▶ [Records provided]:
============================================================
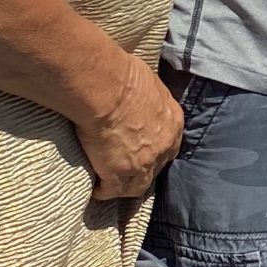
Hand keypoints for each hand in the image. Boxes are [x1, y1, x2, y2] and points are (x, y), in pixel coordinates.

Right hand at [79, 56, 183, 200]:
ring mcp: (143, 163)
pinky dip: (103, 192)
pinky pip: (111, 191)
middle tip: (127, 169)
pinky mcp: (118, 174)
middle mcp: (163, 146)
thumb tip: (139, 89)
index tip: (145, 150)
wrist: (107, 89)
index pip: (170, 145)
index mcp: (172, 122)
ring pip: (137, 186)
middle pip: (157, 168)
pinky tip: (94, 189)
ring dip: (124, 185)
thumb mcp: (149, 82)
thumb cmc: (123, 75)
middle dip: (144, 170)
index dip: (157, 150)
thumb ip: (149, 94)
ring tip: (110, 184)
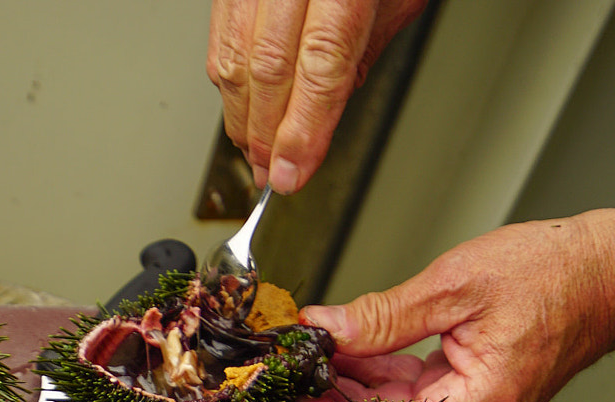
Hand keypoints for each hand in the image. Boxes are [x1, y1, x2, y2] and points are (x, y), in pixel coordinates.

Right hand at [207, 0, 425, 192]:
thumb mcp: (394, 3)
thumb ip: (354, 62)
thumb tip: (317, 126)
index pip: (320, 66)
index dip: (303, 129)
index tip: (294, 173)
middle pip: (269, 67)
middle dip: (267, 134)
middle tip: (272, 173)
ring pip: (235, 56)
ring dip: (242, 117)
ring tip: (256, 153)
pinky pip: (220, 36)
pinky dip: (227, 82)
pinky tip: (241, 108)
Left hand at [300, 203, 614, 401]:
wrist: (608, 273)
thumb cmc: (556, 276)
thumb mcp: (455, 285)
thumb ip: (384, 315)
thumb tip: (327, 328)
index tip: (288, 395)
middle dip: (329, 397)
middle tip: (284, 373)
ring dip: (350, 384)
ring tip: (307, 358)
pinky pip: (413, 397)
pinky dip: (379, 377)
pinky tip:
============================================================
▶ [Exercise goal]:
All of the preceding material should be output verbatim, with the pictures excluded.

▶ [Answer to this exercise]:
Hand keypoints for each hand in the image. Boxes are [x1, y1, x2, y2] and points are (x, y), in pixel coordinates.

Right hand at [79, 56, 183, 200]:
ring mcp: (143, 163)
pinky dip: (103, 192)
pinky pip: (111, 191)
middle tip: (127, 169)
pinky mcp: (118, 174)
middle mcp: (163, 146)
thumb tip: (139, 89)
index tip: (145, 150)
wrist: (107, 89)
index pip: (170, 145)
index mcp: (172, 122)
ring pip: (137, 186)
middle pip: (157, 168)
pinky tip: (94, 189)
ring dip: (124, 185)
thumb mcp: (149, 82)
thumb cmc: (123, 75)
middle dip: (144, 170)
index dip: (157, 150)
thumb ip: (149, 94)
ring tip: (110, 184)
Hand keypoints for each hand in the image. Boxes are [x1, y1, x2, y2] and points are (x, y), in pixel coordinates.

Right hand at [207, 0, 425, 192]:
thumb mcp: (394, 3)
thumb ip: (354, 62)
thumb tip: (317, 126)
index pip: (320, 66)
index dip: (303, 129)
index tip: (294, 173)
middle pip: (269, 67)
middle dip: (267, 134)
middle tip: (272, 173)
ring pip: (235, 56)
ring dip: (242, 117)
ring tip: (256, 153)
pinky pip: (220, 36)
pinky dip: (227, 82)
pinky tip: (241, 108)
Left hand at [300, 203, 614, 401]:
wrist: (608, 273)
thumb cmc: (556, 276)
thumb mcp: (455, 285)
thumb ip: (384, 315)
thumb tip: (327, 328)
index tip: (288, 395)
middle dip: (329, 397)
middle tip: (284, 373)
ring dip: (350, 384)
ring tip: (307, 358)
pinky pip: (413, 397)
pinky dip: (379, 377)
pinky tip:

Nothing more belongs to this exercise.